When you think about it, writers must create a whole new world that didn’t exist before in story, no matter what the genre. Historical fiction begins with the facts. Then the writer leaps from there to create a fictional world and situation. Fantasy and science-fiction work this way, too. The more the writer grounds the story base in fact or myths or beliefs, the more realistic the story seems. Each world needs to follow a logical set of rules just like in reality. Even in contemporary stories, writers must research facts and details to base their worlds in possibility. And this all takes time and effort.
Once the writer has a genre and sets up the world, she needs to populate it with characters; a protagonist, an antagonist, and secondary characters. Each character then needs his or her own backstory and belief system and personal problems.

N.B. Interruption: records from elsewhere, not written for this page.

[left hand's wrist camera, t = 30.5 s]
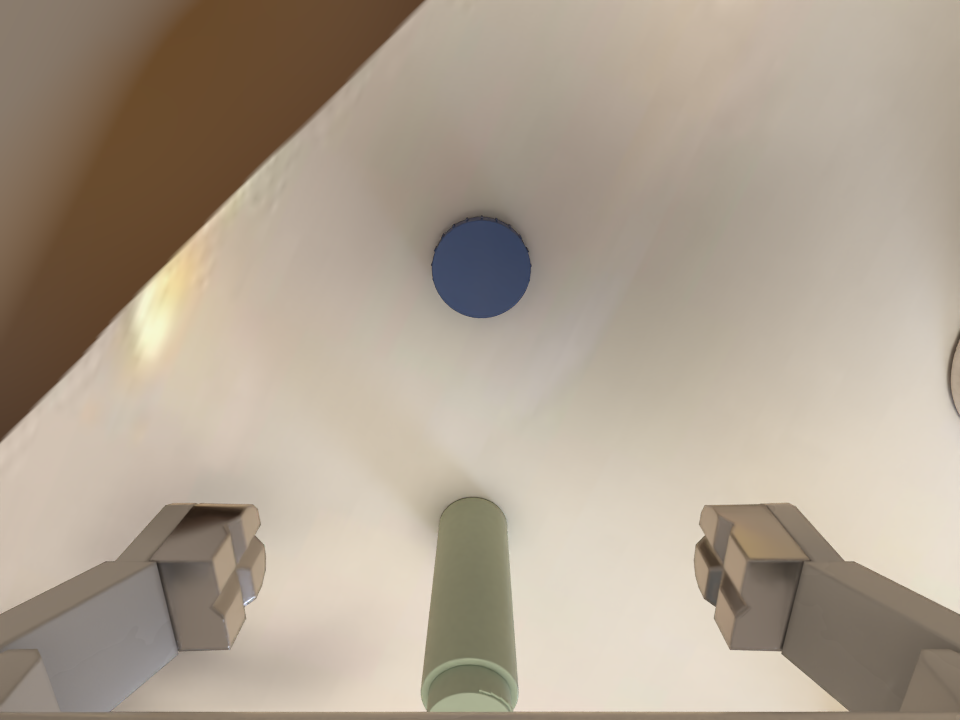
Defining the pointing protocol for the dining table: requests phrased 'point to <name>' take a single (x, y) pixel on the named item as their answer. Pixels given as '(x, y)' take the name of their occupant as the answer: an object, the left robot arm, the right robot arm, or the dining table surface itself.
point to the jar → (471, 614)
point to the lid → (481, 267)
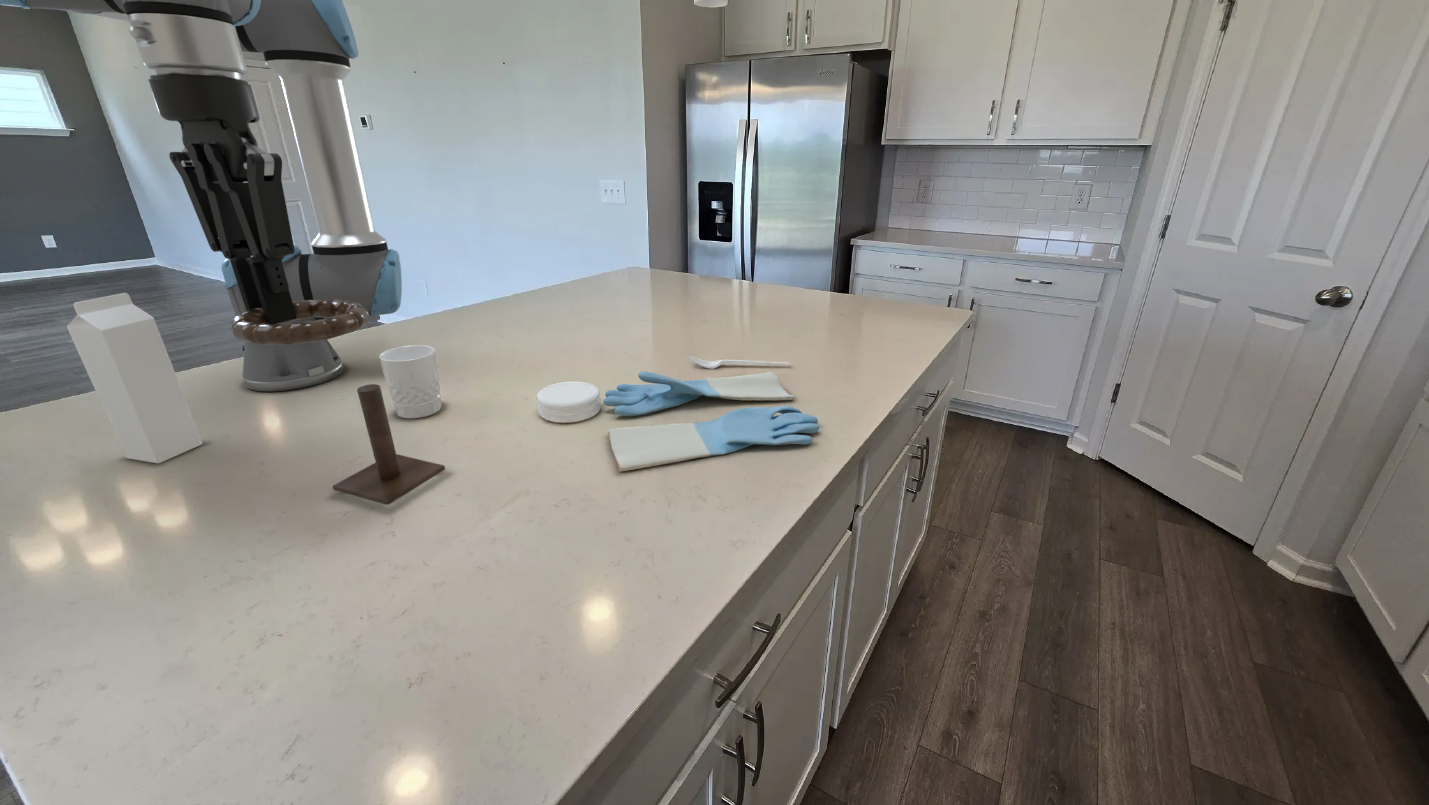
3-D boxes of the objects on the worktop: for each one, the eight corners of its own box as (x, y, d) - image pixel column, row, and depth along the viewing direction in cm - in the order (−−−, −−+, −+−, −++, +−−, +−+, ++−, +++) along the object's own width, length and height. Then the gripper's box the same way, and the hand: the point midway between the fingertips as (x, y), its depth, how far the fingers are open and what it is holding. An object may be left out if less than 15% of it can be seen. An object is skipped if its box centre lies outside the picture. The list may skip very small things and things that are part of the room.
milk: (125, 459, 80) (52, 301, 72) (172, 439, 86) (110, 290, 77) (159, 464, 79) (88, 304, 70) (204, 444, 84) (144, 293, 76)
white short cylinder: (526, 411, 96) (524, 391, 94) (577, 394, 103) (576, 375, 101) (561, 430, 90) (559, 409, 88) (613, 410, 96) (611, 391, 95)
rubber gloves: (838, 443, 86) (842, 403, 84) (618, 473, 78) (615, 430, 75) (770, 378, 110) (772, 346, 108) (596, 396, 102) (593, 361, 99)
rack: (335, 496, 72) (305, 395, 67) (395, 462, 80) (372, 370, 75) (389, 511, 69) (363, 407, 64) (446, 475, 77) (427, 380, 72)
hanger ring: (207, 337, 59) (200, 318, 59) (318, 310, 70) (314, 293, 69) (288, 353, 56) (283, 333, 55) (394, 322, 66) (390, 305, 65)
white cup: (425, 422, 92) (412, 362, 88) (381, 418, 93) (367, 358, 89) (455, 403, 99) (445, 346, 95) (414, 399, 100) (402, 343, 96)
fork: (790, 369, 115) (790, 360, 114) (689, 368, 115) (688, 359, 114) (788, 364, 118) (789, 355, 117) (690, 362, 118) (689, 354, 117)
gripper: (101, 73, 54) (191, 320, 63) (206, 68, 49) (287, 337, 58) (193, 81, 60) (262, 304, 70) (294, 77, 55) (354, 318, 65)
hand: (273, 319), depth 64 cm, fingers closed on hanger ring, 2 cm apart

Note: Worlds or characters or situations, begin with what works best for you. There is no one way to write. However, the worlds, characters, and situations must seem realistic to the reader.
Creating art from words requires discipline. Like any profession, one must commit to completing a project. That means devoting the time to the task, whether you are learning new skills and methods through workshops and courses, or quieting that nagging critic in your head so you can move forward in your story.
Writers are very brave. They must allow their characters, and thereby themselves, to be vulnerable on the page for all to see. Writers make mistakes. But they figuratively pick themselves up, put Band-Aids on their kneecaps if necessary, and dig in again. And sometimes, again and again. For writers understand that raw and true emotion intensifies tension in story. It connects readers to characters.
And the bravery continues when the writer begins to share her newborn story in critique sessions or with a critique partner. A writer is a fragile creature, as I’ve said before. The courage to “bleed on the page” as Hemingway said and then show it to others for their opinions is what makes writers so brave. The writer must be open to other’s thoughts on their creation, however, before sending it out into the world to see what agents or editors think or stepping into self-publishing. They should seriously consider any comments that come up more than once.
Maya Angelou had it right when she said, “There is no greater agony than bearing an untold story inside you.”
Writers are compelled to create stories. And they need to do it again. And again. And again. Writing a story is hard work. It’s the writer researching and calculating and understanding difficult phenomena. What do you think? Do you think writing a story is easy? If so, PLEASE, share some tips.